Trivial benefits are a simple and effective way to provide gestures of goodwill or recognition, as long as they are not given as a reward for work performed or duties carried out. Typical qualifying occasions include events such as a marriage, the birth of a child or other personal landmarks.
Employers also benefit since these trivial BiKs do not need to be included in PAYE settlement agreements or reported on P11D forms, and they are exempt from Class 1A National Insurance contributions.
The tax exemption applies to trivial BiKs where the benefit:
Trivial benefits provided through a salary sacrifice arrangement are not exempt from tax. In such cases, the employer must report them on form P11D, using the higher of the amount of salary the employee gave up, or the cost of the trivial benefit provided.
For directors or officeholders of close companies (and their families), there is an annual cap of £300 on trivial benefit gifts. The £50 limit still applies per gift but allows up to £300 of non-cash benefits per person each year. If any single gift exceeds £50, the full value becomes taxable.
The tax you pay on the use of a company car depends largely on its CO2 emissions, so choosing a lower emission or electric vehicle can make a significant difference to your overall tax cost.
The benefits in kind (BIK) tax on company cars can be quite significant, with taxable rates ranging from 3% to 37% of the car’s list price when new. The rate depends on various factors, primarily the car’s CO2 emissions and fuel type. For instance, a petrol fuelled car emitting 155 g/km of CO2 or more would be taxed at the highest rate of 37% of its original list price. In contrast, an electric car with a range of 130 miles or more could benefit from the lowest rate of just 3%, significantly reducing the taxable benefit.

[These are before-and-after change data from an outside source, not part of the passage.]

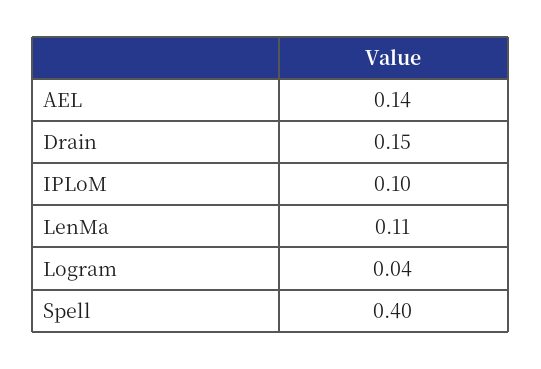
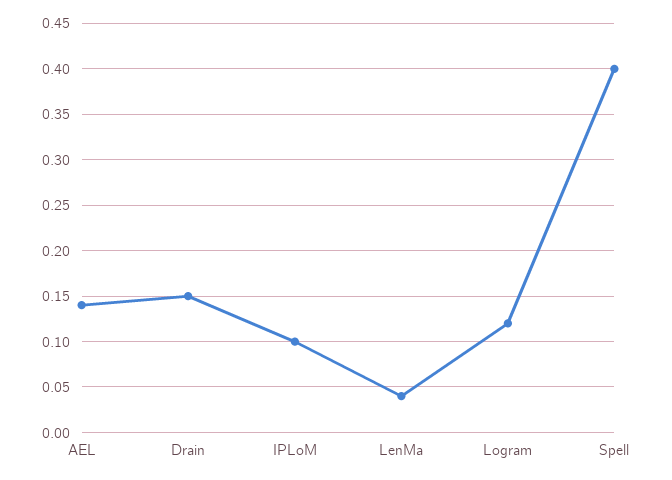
  {
    "AEL": 0.14,
    "Drain": 0.15,
    "IPLoM": 0.1,
-   "LenMa": 0.11,
+   "LenMa": 0.04,
-   "Logram": 0.04,
+   "Logram": 0.12,
    "Spell": 0.4
  }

This creates a strong incentive for those driving company cars to switch to electric vehicles, as they would experience a noticeable reduction in their tax liability. This shift not only benefits the employees but also employers, who will see a decrease in Class 1A National Insurance contributions. These contributions are based on the total value of benefits provided in a tax year, so switching to electric vehicles helps lower overall costs for the employer.
Diesel cars attract an additional 4% supplement if they do not meet the Real Driving Emissions 2 (RDE2) standard. However, the supplement is removed entirely for diesel vehicles that are RDE2 compliant. The maximum BIK rate, including any diesel supplement, remains capped at 37%.

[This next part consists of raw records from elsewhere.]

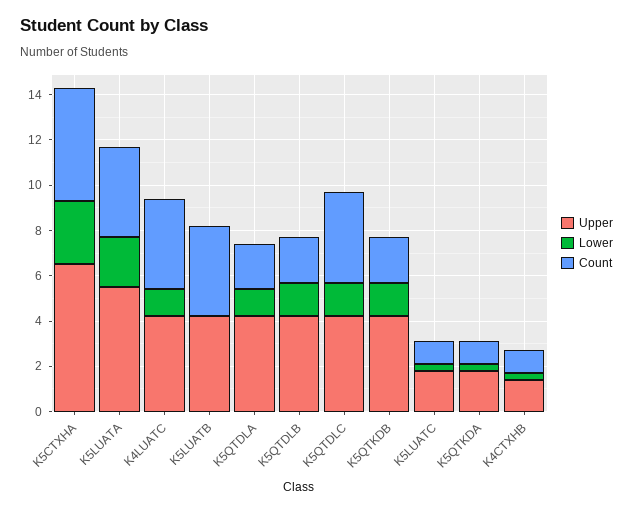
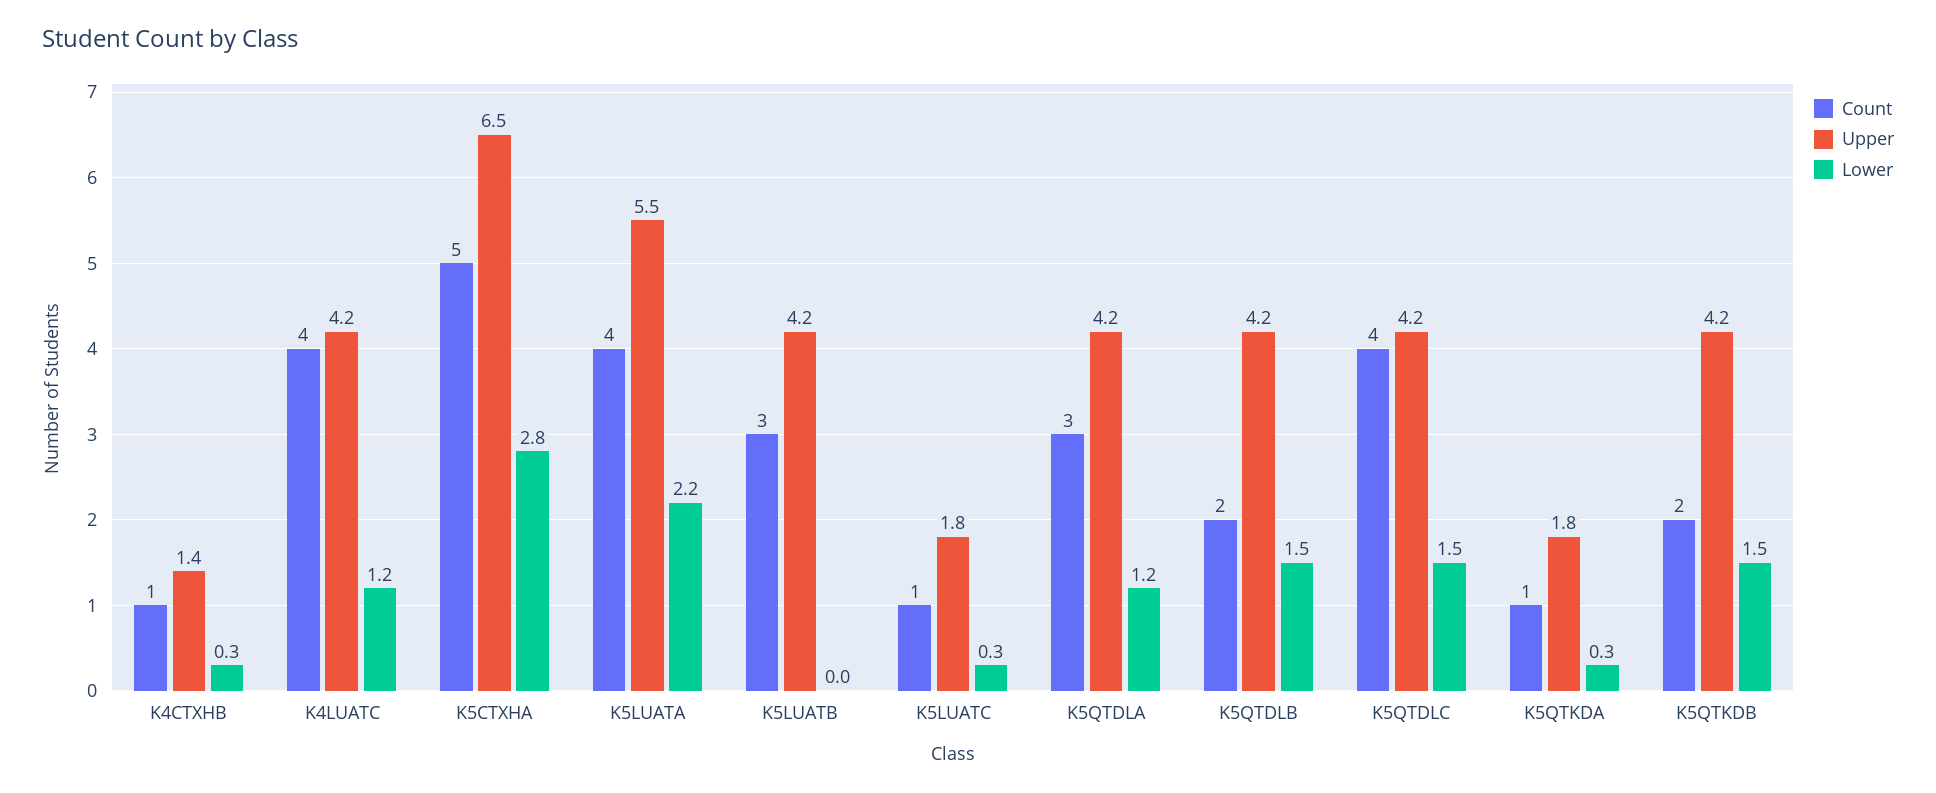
  {
    "Upper": {
      "K5CTXHA": 6.5,
      "K5LUATA": 5.5,
      "K4LUATC": 4.2,
      "K5LUATB": 4.2,
      "K5QTDLA": 4.2,
      "K5QTDLB": 4.2,
      "K5QTDLC": 4.2,
      "K5QTKDB": 4.2,
      "K5LUATC": 1.8,
      "K5QTKDA": 1.8,
      "K4CTXHB": 1.4
    },
    "Lower": {
      "K5CTXHA": 2.8,
      "K5LUATA": 2.2,
      "K4LUATC": 1.2,
      "K5LUATB": 0,
      "K5QTDLA": 1.2,
      "K5QTDLB": 1.5,
      "K5QTDLC": 1.5,
      "K5QTKDB": 1.5,
      "K5LUATC": 0.3,
      "K5QTKDA": 0.3,
      "K4CTXHB": 0.3
    },
    "Count": {
      "K5CTXHA": 5,
      "K5LUATA": 4,
      "K4LUATC": 4,
-     "K5LUATB": 4,
+     "K5LUATB": 3,
-     "K5QTDLA": 2,
+     "K5QTDLA": 3,
      "K5QTDLB": 2,
      "K5QTDLC": 4,
      "K5QTKDB": 2,
      "K5LUATC": 1,
      "K5QTKDA": 1,
      "K4CTXHB": 1
    }
  }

The taxable benefit is typically calculated based on the car’s manufacturer’s list price, which includes VAT, delivery charges, and number plates. The price considered is the list price on the day before the car is first registered. Any additional accessories fitted to the car also increase the taxable value. There are some exceptions. Employees can also reduce the list price by up to £5,000 if they make a capital contribution towards the cost of the vehicle. Special rules apply to classic cars, which have their own method for calculating the list price.